Writing for the Ear, Preaching from the Heart
by Donna Giver-Johnston
Fortress Press, Minneapolis, 2021, £13.99
This book is an argument for a particular method of preaching. Giver-Johnston sums it up halfway through the book as ‘…an extemporaneous method in which the sermon is carefully written, for the ear, but delivered orally without notes or text.’ (p 67). The structure is quite simple; the first two chapters build a case for the method and the last two chapters give lots of advice about how to do it. As this is a preaching method the author has used for many years there are lots of examples and anecdotes along the way. Packed into the short 127 pages is also one of the best overviews of preaching theory I have read. It is worth buying the book just for that.

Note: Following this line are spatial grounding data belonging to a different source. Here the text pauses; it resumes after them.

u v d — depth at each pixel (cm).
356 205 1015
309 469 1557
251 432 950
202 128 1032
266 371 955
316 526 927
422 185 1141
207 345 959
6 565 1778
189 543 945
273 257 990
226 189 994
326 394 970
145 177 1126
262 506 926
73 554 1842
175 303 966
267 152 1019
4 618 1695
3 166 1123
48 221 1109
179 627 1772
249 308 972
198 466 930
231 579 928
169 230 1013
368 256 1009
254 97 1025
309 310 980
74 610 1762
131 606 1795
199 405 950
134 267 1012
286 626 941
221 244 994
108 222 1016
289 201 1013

It took me a while to get into the spirit of this argument. At first, I thought it was because of my scepticism about preaching without notes. As I read more, I realised it was because I was having to do some heavy lifting work of cultural translation. My sense is that the argument that you write a sermon to be heard, rather than as an academic text on a page, is already won in the UK. We write and we speak, with or without notes of various kinds, in order to be listened to. This difference made some of the book heavy going, not least the bits about the theology of communication as incarnational. Furthermore, some of the practical advice needs some translation. I can’t imagine being able to get into any UK church three hours before the service to spend an hour by myself rehearsing a sermon!
Having said that, this is a great book for some really helpful advice about writing, but more importantly about how to embody and perform a sermon in order to connect people with the hints of the divine that you have encountered during your preparation.